A clean, green Burnaby with less construction waste
The City Council adopted a new Construction and Demolition Bylaw on June 20, 2022. Under this bylaw, the City will require a minimum of 70% diversion of demolition waste to an approved disposal and recycling facility for all structures being demolished.
The bylaw takes effect in phases:
- On October 1, 2022, for multi-family residential, non-residential and accessory buildings.
- On March 1, 2023, for single-and two-family and accessory buildings.

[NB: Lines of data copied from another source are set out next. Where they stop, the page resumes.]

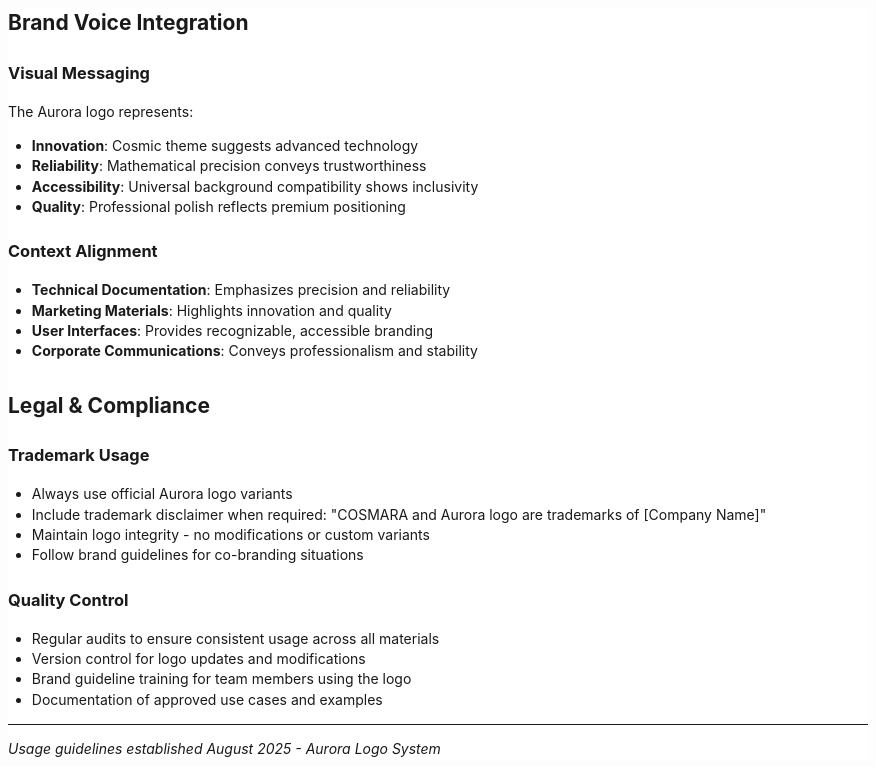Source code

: ## Brand Voice Integration

### Visual Messaging
The Aurora logo represents:
- **Innovation**: Cosmic theme suggests advanced technology
- **Reliability**: Mathematical precision conveys trustworthiness  
- **Accessibility**: Universal background compatibility shows inclusivity
- **Quality**: Professional polish reflects premium positioning

### Context Alignment
- **Technical Documentation**: Emphasizes precision and reliability
- **Marketing Materials**: Highlights innovation and quality
- **User Interfaces**: Provides recognizable, accessible branding
- **Corporate Communications**: Conveys professionalism and stability

## Legal & Compliance

### Trademark Usage
- Always use official Aurora logo variants
- Include trademark disclaimer when required: "COSMARA and Aurora logo are trademarks of [Company Name]"
- Maintain logo integrity - no modifications or custom variants
- Follow brand guidelines for co-branding situations

### Quality Control
- Regular audits to ensure consistent usage across all materials
- Version control for logo updates and modifications
- Brand guideline training for team members using the logo
- Documentation of approved use cases and examples

---

*Usage guidelines established August 2025 - Aurora Logo System*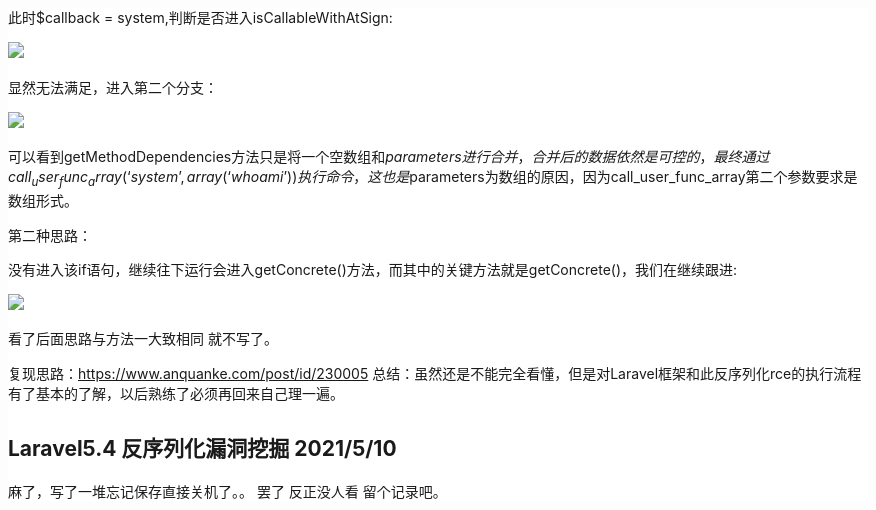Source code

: 此时$callback = system,判断是否进入isCallableWithAtSign:

![](https://cdn.jsdelivr.net/gh/ITroyeSivan/picture/blogpictures/20210419220228.png)

显然无法满足，进入第二个分支：

![](https://cdn.jsdelivr.net/gh/ITroyeSivan/picture/blogpictures/20210419220542.png)

可以看到getMethodDependencies方法只是将一个空数组和$parameters进行合并，合并后的数据依然是可控的，最终通过call_user_func_array(‘system’,array(‘whoami’))执行命令，这也是$parameters为数组的原因，因为call_user_func_array第二个参数要求是数组形式。

第二种思路：

没有进入该if语句，继续往下运行会进入getConcrete()方法，而其中的关键方法就是getConcrete()，我们在继续跟进:

![](https://cdn.jsdelivr.net/gh/ITroyeSivan/picture/blogpictures/20210419222846.png)

看了后面思路与方法一大致相同 就不写了。

复现思路：https://www.anquanke.com/post/id/230005
总结：虽然还是不能完全看懂，但是对Laravel框架和此反序列化rce的执行流程有了基本的了解，以后熟练了必须再回来自己理一遍。

## Laravel5.4 反序列化漏洞挖掘 2021/5/10

麻了，写了一堆忘记保存直接关机了。。
罢了 反正没人看 留个记录吧。

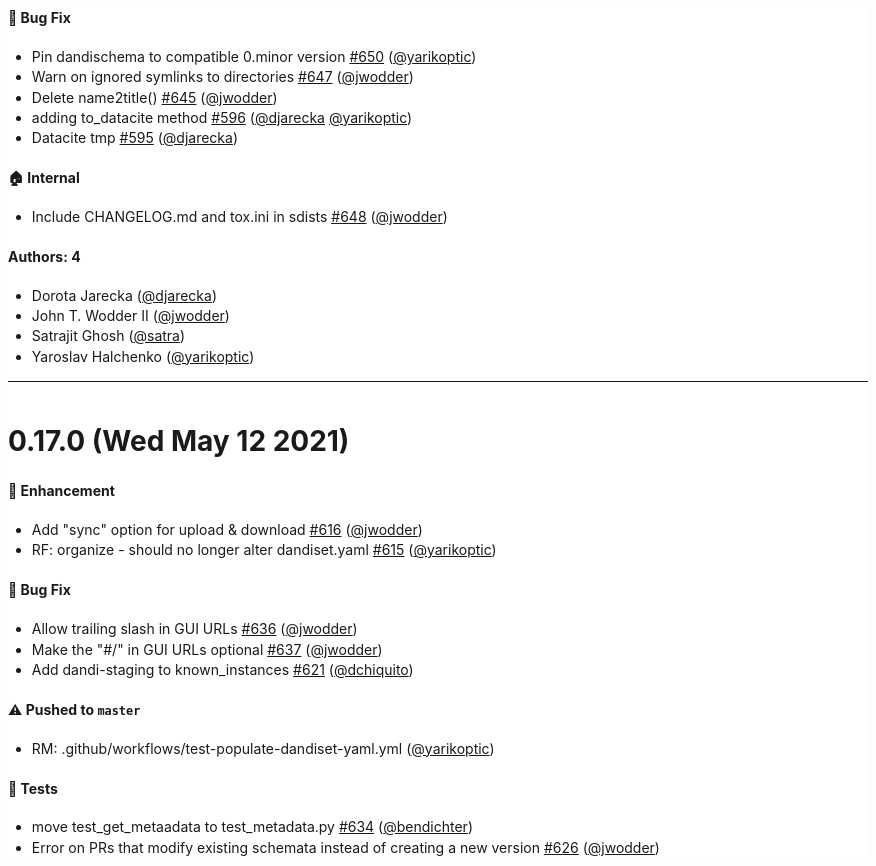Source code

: #### 🐛 Bug Fix

- Pin dandischema to compatible 0.minor version [#650](https://github.com/dandi/dandi-cli/pull/650) ([@yarikoptic](https://github.com/yarikoptic))
- Warn on ignored symlinks to directories [#647](https://github.com/dandi/dandi-cli/pull/647) ([@jwodder](https://github.com/jwodder))
- Delete name2title() [#645](https://github.com/dandi/dandi-cli/pull/645) ([@jwodder](https://github.com/jwodder))
- adding to_datacite method [#596](https://github.com/dandi/dandi-cli/pull/596) ([@djarecka](https://github.com/djarecka) [@yarikoptic](https://github.com/yarikoptic))
- Datacite tmp [#595](https://github.com/dandi/dandi-cli/pull/595) ([@djarecka](https://github.com/djarecka))

#### 🏠 Internal

- Include CHANGELOG.md and tox.ini in sdists [#648](https://github.com/dandi/dandi-cli/pull/648) ([@jwodder](https://github.com/jwodder))

#### Authors: 4

- Dorota Jarecka ([@djarecka](https://github.com/djarecka))
- John T. Wodder II ([@jwodder](https://github.com/jwodder))
- Satrajit Ghosh ([@satra](https://github.com/satra))
- Yaroslav Halchenko ([@yarikoptic](https://github.com/yarikoptic))

---

# 0.17.0 (Wed May 12 2021)

#### 🚀 Enhancement

- Add "sync" option for upload & download [#616](https://github.com/dandi/dandi-cli/pull/616) ([@jwodder](https://github.com/jwodder))
- RF: organize - should no longer alter dandiset.yaml [#615](https://github.com/dandi/dandi-cli/pull/615) ([@yarikoptic](https://github.com/yarikoptic))

#### 🐛 Bug Fix

- Allow trailing slash in GUI URLs [#636](https://github.com/dandi/dandi-cli/pull/636) ([@jwodder](https://github.com/jwodder))
- Make the "#/" in GUI URLs optional [#637](https://github.com/dandi/dandi-cli/pull/637) ([@jwodder](https://github.com/jwodder))
- Add dandi-staging to known_instances [#621](https://github.com/dandi/dandi-cli/pull/621) ([@dchiquito](https://github.com/dchiquito))

#### ⚠️ Pushed to `master`

- RM: .github/workflows/test-populate-dandiset-yaml.yml ([@yarikoptic](https://github.com/yarikoptic))

#### 🧪 Tests

- move test_get_metaadata to test_metadata.py [#634](https://github.com/dandi/dandi-cli/pull/634) ([@bendichter](https://github.com/bendichter))
- Error on PRs that modify existing schemata instead of creating a new version [#626](https://github.com/dandi/dandi-cli/pull/626) ([@jwodder](https://github.com/jwodder))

Applying for a Demolition Permit
When submitting your demolition permit application, include:
- a non-refundable $250 Demolition Waste Permit Fee
- a refundable Waste Diversion Deposit based on a rate of $2.25 per square foot of the building be demolished (net square feet), with a maximum deposit of $50,000
After applying for your Building Permit for Demolition, staff will review your Waste Diversion Plan. Once the Waste Diversion Plan has been reviewed and approved, the City will issue your Building Permit for Demolition.
Waste diversion deposit refund
Upon completion of the demolition work, you may be eligible to apply for a refund of all or a portion of the Waste Demolition Deposit. The deposit is refundable based on the recycling performance. If 70% or more of materials are diverted and recycled, the full Waste Diversion Deposit will be refunded. The refund amount is reduced proportionately, as follows, if waste diversion is less than 70%:
(Level of Compliance (i.e. diversion rate) ÷ 70) x (Deposit) = Refund
After the demolition is complete, submit the following documents to the climate action and energy division within 90 days:
- copies of receipts and weight bills
Construction and demolition waste like drywall, wood, and concrete account for a third of all waste generated in the Metro Vancouver region. When not properly recycled, construction waste harms the environment, contributes to increased energy consumption, and reduces landfill capacity.
The new bylaw is a part of Burnaby's Climate Action Framework, which commits us to decarbonizing buildings and could account for 9% of city emission reductions by 2050.